Theory #2: Free will, though conceivable, doesn't exist (Marvin Minsky).
#3: Some behavior randomization is used in order to make us unpredictable to adversaries/predators/competitors.
#4: "Free will" is simply a denial that CERTAIN SPECIFIC sorts of influences were operating.
#5: Cognitive system nonlinearity allows multiple responses to identical external stimuli.
#6: Decisions are based on history/path dependent (and approximate) processes.
#7: Different decisions can result under identical conditions if the agent deliberates for different lengths of time. ("Delay libertarian theory." "Anytime algorithms.")
#8: Quantum mechanics makes it impossible for the same decision to be made again under exactly identical conditions.
#9: An agent (using genetic algorithm or other unpatterned generator) creates rules for how it should decide on actions and tests them in its daily life. Such a random algorithm could just as well have created different rules. (We are most free when we are creative, doing something truly original/unique.)
#10: Everett-like multiple worlds, your decision determines which world you enter. (A strong "free will" requires extreme assumptions about physics.)
With our current knowledge I do not see how a strong free will (like that assumed in religion and the justice system) is possible.  On the other hand, a weak free will (like #3 above, for instance) is certainly reasonable.
I think what passes for free will in humans is a combination of a number of processes like #4, #5, #6, #7, #8, and #9 above.  Complex machines would be subject to the same principles.

Wednesday, July 6, 2011

Media Bias

In watching the Casey Anthony and DSK coverage I note that the US media has a strong pro-prosecution bias.
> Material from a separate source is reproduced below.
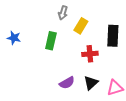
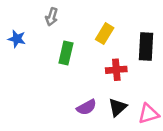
gray arrow: (63, 13) -> (52, 17), moved
blue star: (14, 38) -> (17, 39), moved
The more rightwing media is the worst. People think they have to have someone to hold responsible.  Do people really believe in innocent until proven guilty?

Friday, July 1, 2011

The Cycle of Theory and Experiment

Science consists of a cycle of theory and experiment.  Experiments are needed to "keep us honest."  I have criticized Hutter's AIXI (Universal Artificial Intelligence, Springer, 2005) for offering no executables. (Joel Veness, Hutter, et al, now have provided pseudocode in "A Monte-Carlo AIXI Approximation", Dec. 2010 and C++ code on Veness' website, jveness.info/)
But it's hard to get something more than qualitative results from AI experiments.  In my Asa H I have a choice of many clustering algorithms (or a combination of several of them), various similarity measures, a variety of feature extraction algorithms, and multiple extrapolation/learning algorithms.  I can also adjust the amount of processing time devoted to learning and to each kind of learning.  There are also a number of thresholds/learning rates/free parameters to set.  I have found that in these ways AI experimentation is much harder than the pure physics experiments I did 20 years ago.